Activity 1:
Which offices does the Jean-Jacques Barthe biography say he held?
Activity 2:
Carry on the Jean-Jacques Barthe biography after its final sentence.

Document text:

*** Block opens ***

Member of the Parliamentary Assembly of the Council of Europe
- In office 30 September 1981 – 30 April 1982

Member of the French National Assembly
- In office 2 April 1973 – 14 May 1988
- Constituency: Pas-de-Calais's 7th constituency

General Councilor of the Canton of Calais-Centre
- In office 1973–1979

Mayor of Calais
- In office March 1971 – 27 March 2000
- Preceded by: Charles Beaugrand
- Succeeded by: Jacky Hénin

Personal details
- Born: 27 June 1936 Calais, France
- Died: 10 June 2022 (aged 85) Calais, France
- Party: PCF
- Occupation: Teacher

= Jean-Jacques Barthe =

French politician (1936–2022)

Jean-Jacques Barthe (27 June 1936 – 10 June 2022) was a French politician.

*** Block closes ***

(Dataset entries)
*** Block opens ***

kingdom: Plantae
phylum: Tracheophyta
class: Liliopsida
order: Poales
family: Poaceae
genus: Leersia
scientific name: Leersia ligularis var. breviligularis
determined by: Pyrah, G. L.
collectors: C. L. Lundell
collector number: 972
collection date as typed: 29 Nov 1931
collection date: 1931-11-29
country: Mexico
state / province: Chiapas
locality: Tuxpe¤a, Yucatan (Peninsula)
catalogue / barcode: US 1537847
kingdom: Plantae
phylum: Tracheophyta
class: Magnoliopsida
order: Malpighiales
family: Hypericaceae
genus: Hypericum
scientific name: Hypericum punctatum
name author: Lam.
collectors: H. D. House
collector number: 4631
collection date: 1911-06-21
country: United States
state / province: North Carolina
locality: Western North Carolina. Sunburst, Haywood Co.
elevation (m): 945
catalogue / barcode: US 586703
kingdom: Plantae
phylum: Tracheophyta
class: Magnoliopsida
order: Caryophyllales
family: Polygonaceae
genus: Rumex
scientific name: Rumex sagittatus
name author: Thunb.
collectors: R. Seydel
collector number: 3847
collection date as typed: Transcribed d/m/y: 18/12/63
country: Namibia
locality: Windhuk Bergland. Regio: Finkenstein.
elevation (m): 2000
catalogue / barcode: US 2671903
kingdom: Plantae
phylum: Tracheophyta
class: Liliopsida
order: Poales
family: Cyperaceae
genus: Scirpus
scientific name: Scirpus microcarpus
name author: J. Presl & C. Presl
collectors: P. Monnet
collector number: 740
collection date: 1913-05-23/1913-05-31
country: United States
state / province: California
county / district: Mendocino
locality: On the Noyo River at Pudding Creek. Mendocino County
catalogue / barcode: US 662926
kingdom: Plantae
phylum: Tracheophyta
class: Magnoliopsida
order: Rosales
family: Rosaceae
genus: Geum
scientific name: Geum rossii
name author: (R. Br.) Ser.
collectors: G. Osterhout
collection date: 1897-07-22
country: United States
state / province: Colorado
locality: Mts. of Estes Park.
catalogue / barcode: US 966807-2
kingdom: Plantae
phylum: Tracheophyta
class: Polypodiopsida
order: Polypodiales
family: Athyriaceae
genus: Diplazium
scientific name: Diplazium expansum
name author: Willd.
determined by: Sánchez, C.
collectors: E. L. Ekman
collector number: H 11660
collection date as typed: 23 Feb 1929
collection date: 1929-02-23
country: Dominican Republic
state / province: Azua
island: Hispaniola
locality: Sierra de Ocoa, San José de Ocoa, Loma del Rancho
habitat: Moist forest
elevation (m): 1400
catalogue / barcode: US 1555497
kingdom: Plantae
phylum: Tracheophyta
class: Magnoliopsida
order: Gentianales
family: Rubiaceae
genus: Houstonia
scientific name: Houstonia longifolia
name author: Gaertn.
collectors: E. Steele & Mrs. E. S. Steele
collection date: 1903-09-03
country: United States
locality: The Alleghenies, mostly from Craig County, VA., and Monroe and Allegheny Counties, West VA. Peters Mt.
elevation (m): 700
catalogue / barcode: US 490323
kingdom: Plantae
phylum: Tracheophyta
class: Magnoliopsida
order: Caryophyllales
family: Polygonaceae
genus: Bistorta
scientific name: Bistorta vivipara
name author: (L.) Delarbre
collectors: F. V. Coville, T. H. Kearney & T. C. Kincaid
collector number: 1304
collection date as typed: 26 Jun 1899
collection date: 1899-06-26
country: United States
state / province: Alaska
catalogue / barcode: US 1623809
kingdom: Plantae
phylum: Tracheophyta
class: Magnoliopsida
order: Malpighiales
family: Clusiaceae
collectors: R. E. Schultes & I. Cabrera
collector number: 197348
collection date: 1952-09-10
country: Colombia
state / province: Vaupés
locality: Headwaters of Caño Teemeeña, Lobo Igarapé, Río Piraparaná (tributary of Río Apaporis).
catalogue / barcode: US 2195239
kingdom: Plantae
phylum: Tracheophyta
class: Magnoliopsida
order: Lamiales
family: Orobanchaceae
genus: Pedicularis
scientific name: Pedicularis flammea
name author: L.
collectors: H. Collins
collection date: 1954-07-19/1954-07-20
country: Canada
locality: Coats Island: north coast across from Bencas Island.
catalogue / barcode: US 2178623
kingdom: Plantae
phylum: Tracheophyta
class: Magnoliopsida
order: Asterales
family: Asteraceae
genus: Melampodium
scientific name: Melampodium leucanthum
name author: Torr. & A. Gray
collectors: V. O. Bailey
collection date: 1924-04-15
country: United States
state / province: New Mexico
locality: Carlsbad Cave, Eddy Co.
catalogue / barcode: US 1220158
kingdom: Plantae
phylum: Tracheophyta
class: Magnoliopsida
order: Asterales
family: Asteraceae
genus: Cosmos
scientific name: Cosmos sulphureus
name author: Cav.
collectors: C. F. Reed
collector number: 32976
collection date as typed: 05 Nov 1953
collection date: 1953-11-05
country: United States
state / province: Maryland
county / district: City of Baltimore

*** Block closes ***

Expected output 1:
Member of the Parliamentary Assembly of the Council of Europe
Member of the French National Assembly
General Councilor of the Canton of Calais-Centre
Mayor of Calais

Expected output 2:
==Biography==
A teacher by occupation, Barthe joined the French Communist Party (PCF) in 1961, where he became a member of the Calais local office in 1963. He served on Calais's municipal council from March 1969 until his election as mayor in 1971. He resigned from this position on 27 March 2000 after nearly 30 years of service.

Barthe was elected to the National Assembly in 1973, where he represented Pas-de-Calais's 7th constituency. He was also General Councilor of the Canton of Calais-Centre from 1973 to 1979.

Jean-Jacques Barthe died in Calais on 10 June 2022, at the age of 85.